Deploying an AMD GPU Worker (MI300X)
This guide walks you through deploying a high-performance AMD GPU worker using the AMD Developer Cloud.
Goal: A powerful worker (MI300X) for running Hypha DiLoCo training jobs.
To follow this guide, ensure you have a running Gateway reachable by the worker, a Node Certificate and Key for the worker (refer to Security for details), and an account on amd.digitalocean.com.

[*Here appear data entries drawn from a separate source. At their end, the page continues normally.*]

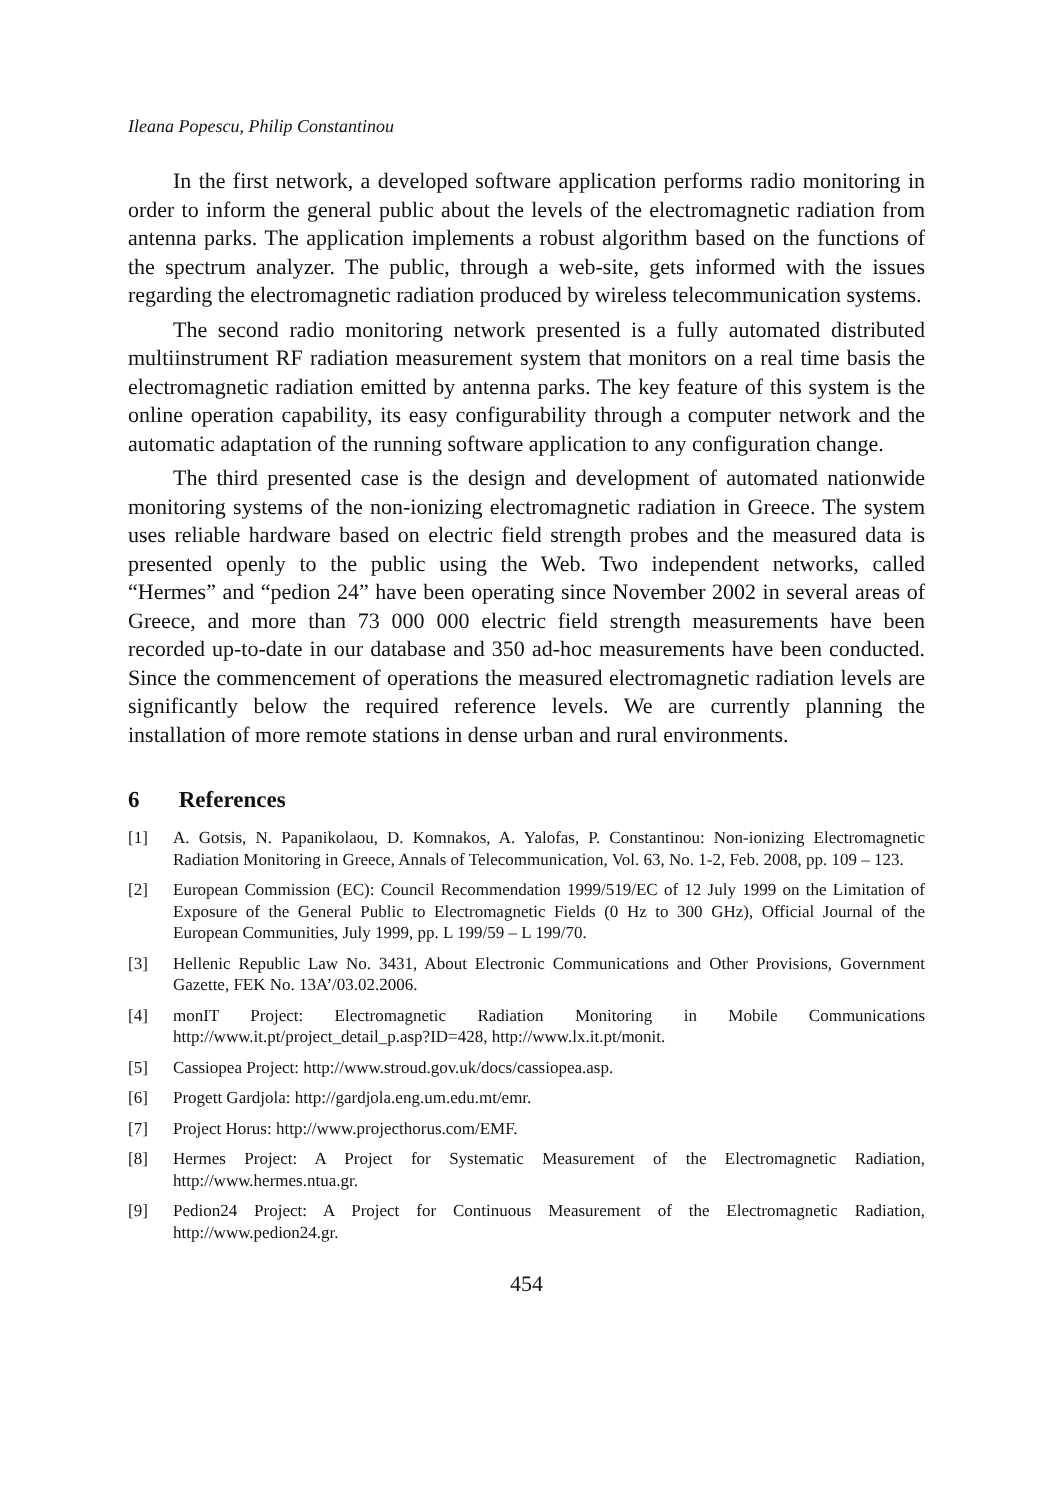Ileana Popescu, Philip Constantinou
In the first network, a developed software application performs radio monitoring in order to inform the general public about the levels of the electromagnetic radiation from antenna parks. The application implements a robust algorithm based on the functions of the spectrum analyzer. The public, through a web-site, gets informed with the issues regarding the electromagnetic radiation produced by wireless telecommunication systems.
The second radio monitoring network presented is a fully automated distributed multiinstrument RF radiation measurement system that monitors on a real time basis the electromagnetic radiation emitted by antenna parks. The key feature of this system is the online operation capability, its easy configurability through a computer network and the automatic adaptation of the running software application to any configuration change.
The third presented case is the design and development of automated nationwide monitoring systems of the non-ionizing electromagnetic radiation in Greece. The system uses reliable hardware based on electric field strength probes and the measured data is presented openly to the public using the Web. Two independent networks, called “Hermes” and “pedion 24” have been operating since November 2002 in several areas of Greece, and more than 73 000 000 electric field strength measurements have been recorded up-to-date in our database and 350 ad-hoc measurements have been conducted. Since the commencement of operations the measured electromagnetic radiation levels are significantly below the required reference levels. We are currently planning the installation of more remote stations in dense urban and rural environments.
6 References
[1] A. Gotsis, N. Papanikolaou, D. Komnakos, A. Yalofas, P. Constantinou: Non-ionizing Electromagnetic Radiation Monitoring in Greece, Annals of Telecommunication, Vol. 63, No. 1-2, Feb. 2008, pp. 109 – 123.
[2] European Commission (EC): Council Recommendation 1999/519/EC of 12 July 1999 on the Limitation of Exposure of the General Public to Electromagnetic Fields (0 Hz to 300 GHz), Official Journal of the European Communities, July 1999, pp. L 199/59 – L 199/70.
[3] Hellenic Republic Law No. 3431, About Electronic Communications and Other Provisions, Government Gazette, FEK No. 13A’/03.02.2006.
[4] monIT Project: Electromagnetic Radiation Monitoring in Mobile Communications http://www.it.pt/project_detail_p.asp?ID=428, http://www.lx.it.pt/monit.
[5] Cassiopea Project: http://www.stroud.gov.uk/docs/cassiopea.asp.
[6] Progett Gardjola: http://gardjola.eng.um.edu.mt/emr.
[7] Project Horus: http://www.projecthorus.com/EMF.
[8] Hermes Project: A Project for Systematic Measurement of the Electromagnetic Radiation, http://www.hermes.ntua.gr.
[9] Pedion24 Project: A Project for Continuous Measurement of the Electromagnetic Radiation, http://www.pedion24.gr.
454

1. Infrastructure Specification
We will use the AMD Developer Cloud to provision a "GPU Droplet" with the following key specifications:
| Component | Specification | Rationale |
|---|---|---|
| Image | ROCm 6.4 | Select the base "ROCm Software" image. Do not use the "AI/ML" or "GPT-OSS" pre-configured images as they contain unnecessary bloat. |
| Instance | MI300X 1 GPU | 20 vCPU, 240GB RAM, 192GB VRAM. |
| Storage | Boot: 720GB NVMe Scratch: 5TB NVMe | Massive storage for large models and datasets. |
Begin by logging in to the AMD Developer Cloud Console. Navigate to GPU Droplets and select Create GPU Droplet. Choose the MI300X (1 GPU) plan and then select the preinstalled ROCm™ Software package, with version 6.4. Before creating the droplet, add your public SSH key. Once configured, click Create.
Ensure the ROCm version matches is set to 6.4, matching the PyTorch index URL we will configure later.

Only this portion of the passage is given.